Healthcare Infection Control
Antimicrobial resistance (AMR) poses a serious global threat of growing concern to human, animal, and environment health. This is due to the emergence, spread, and persistence of multidrug-resistant (MDR) bacteria or “superbugs.”5 MDR bacteria exist across the animal, human, and environment triangle or niche and there is interlinked sharing of these pathogens in this triad. The plausible causes of “the global resistome” or AMR include excessive use
of antibiotics in animals (food, pets, aquatic) and humans, antibiotics sold over-the-counter, increased international travel, poor sanitation/hygiene, and release of nonmetabolized antibiotics or their residues into the environment through manure/feces. These factors contribute to genetic selection pressure for the emergence of MDR bacterial infections in the community. Recently, the global consumption of antimicrobials in livestock has indicated the hotspots of antibiotics use across the continents that will have economic and public health impacts in the years to come. In food animals, antibiotics are commonly used in cattle, chicken, and pigs and it is projected that in 2030 such use will increase up to 67% in the most populated countries of the world.
2019 AR Threats Report
CDC’s Antibiotic Resistance Threats in the United States, 2019 (2019 AR Threats Report) includes the latest national death and infection estimates that underscore the continued threat of antibiotic resistance in the U.S.

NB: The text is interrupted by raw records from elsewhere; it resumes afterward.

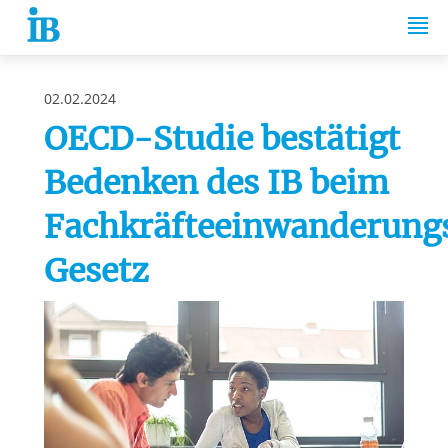
Springe zum Inhalt
02.02.2024
OECD-Studie bestätigt
Bedenken des IB beim
Fachkräfteeinwanderung
Gesetz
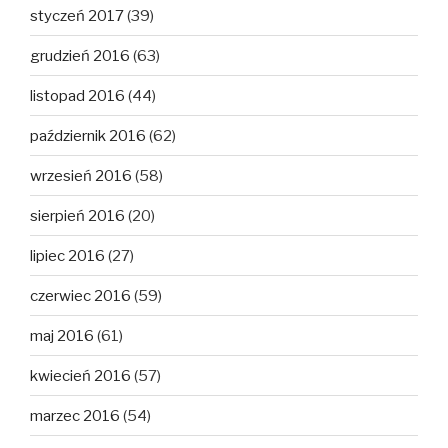
styczeń 2017
(39)
grudzień 2016
(63)
listopad 2016
(44)
październik 2016
(62)
wrzesień 2016
(58)
sierpień 2016
(20)
lipiec 2016
(27)
czerwiec 2016
(59)
maj 2016
(61)
kwiecień 2016
(57)
marzec 2016
(54)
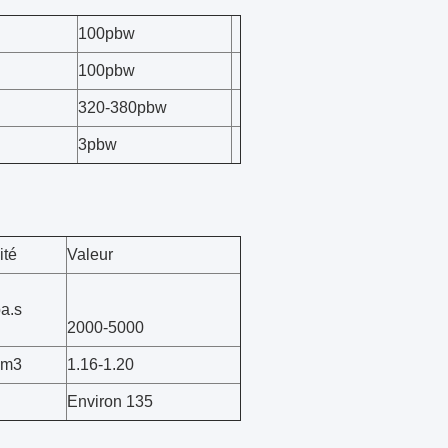
100pbw
100pbw
320-380pbw
3pbw
ité
Valeur
a.s
2000-5000
cm3
1.16-1.20
Environ 135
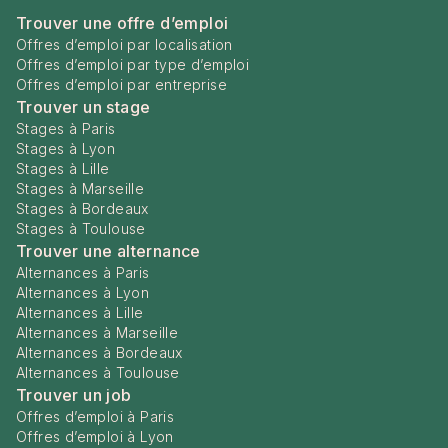
Trouver une offre d’emploi
Offres d’emploi par localisation
Offres d’emploi par type d’emploi
Offres d’emploi par entreprise
Trouver un stage
Stages à Paris
Stages à Lyon
Stages à Lille
Stages à Marseille
Stages à Bordeaux
Stages à Toulouse
Trouver une alternance
Alternances à Paris
Alternances à Lyon
Alternances à Lille
Alternances à Marseille
Alternances à Bordeaux
Alternances à Toulouse
Trouver un job
Offres d’emploi à Paris
Offres d’emploi à Lyon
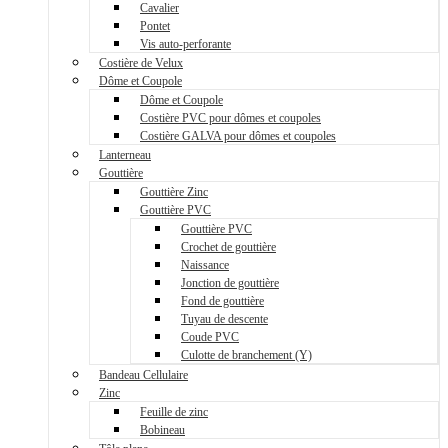
Cavalier
Pontet
Vis auto-perforante
Costière de Velux
Dôme et Coupole
Dôme et Coupole
Costière PVC pour dômes et coupoles
Costière GALVA pour dômes et coupoles
Lanterneau
Gouttière
Gouttière Zinc
Gouttière PVC
Gouttière PVC
Crochet de gouttière
Naissance
Jonction de gouttière
Fond de gouttière
Tuyau de descente
Coude PVC
Culotte de branchement (Y)
Bandeau Cellulaire
Zinc
Feuille de zinc
Bobineau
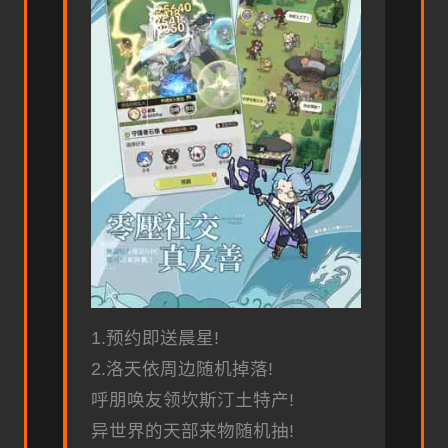
1.预约即送晨星!
2.洛天依周边随机掉落!
呼朋唤友领坎斯汀土特产!
异世界的天部来物随机抽!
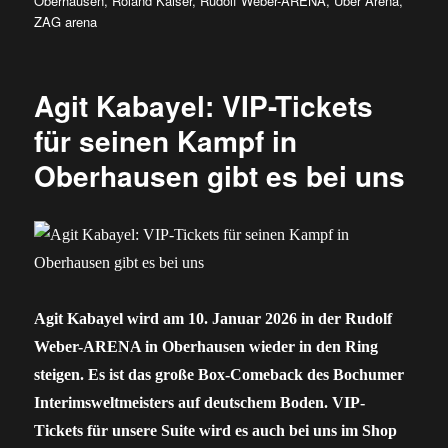
Oberhausen
,
Roland Kaiser
,
Rudolf Weber-ARENA
,
Uber Arena
,
ZAG arena
Agit Kabayel: VIP-Tickets
für seinen Kampf in
Oberhausen gibt es bei uns
Agit Kabayel wird am 10. Januar 2026 in der Rudolf
Weber-ARENA in Oberhausen wieder in den Ring
steigen. Es ist das große Box-Comeback des Bochumer
Interimsweltmeisters auf deutschem Boden. VIP-
Tickets für unsere Suite wird es auch bei uns im Shop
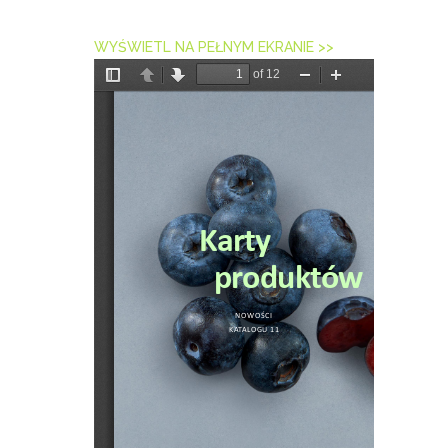
WYŚWIETL NA PEŁNYM EKRANIE >>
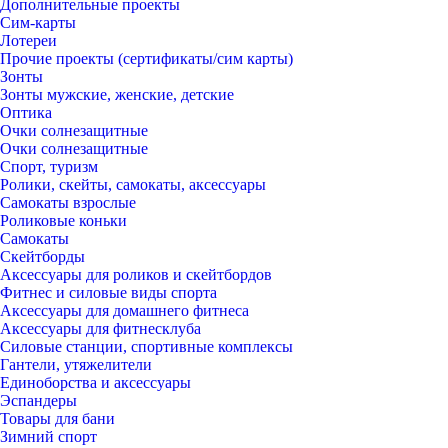
Дополнительные проекты
Сим-карты
Лотереи
Прочие проекты (сертификаты/сим карты)
Зонты
Зонты мужские, женские, детские
Оптика
Очки солнезащитные
Очки солнезащитные
Спорт, туризм
Ролики, скейты, самокаты, аксессуары
Самокаты взрослые
Роликовые коньки
Самокаты
Скейтборды
Аксессуары для роликов и скейтбордов
Фитнес и силовые виды спорта
Аксессуары для домашнего фитнеса
Аксессуары для фитнесклуба
Силовые станции, спортивные комплексы
Гантели, утяжелители
Единоборства и аксессуары
Эспандеры
Товары для бани
Зимний спорт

According to the report, more than 2.8 million antibiotic-resistant infections occur in the U.S. each year, and more than 35,000 people die as a result. In addition, 223,900 cases of Clostridioides difficile occurred in 2017 and at least 12,800 people died.
Dedicated prevention and infection control efforts in the U.S. are working to reduce the number of infections and deaths caused by antibiotic-resistant germs, but the number of people facing antibiotic resistance is still too high. More action is needed to fully protect people.
CDC is concerned about rising resistant infections in the community, which can put more people at risk, make spread more difficult to identify and contain, and threaten the progress made to protect patients in healthcare. The emergence and spread of new forms of resistance remains a concern.
The report lists 18 antibiotic- resistant bacteria and fungi into three categories based on level of concern to human health—urgent, serious, and concerning— and highlights:
• Estimated infections and deaths since the 2013 report
• Aggressive actions taken
• Gaps slowing progress
The report also includes a Watch List with three threats that have not spread resistance widely in the U.S. but could become common without a continued aggressive approach.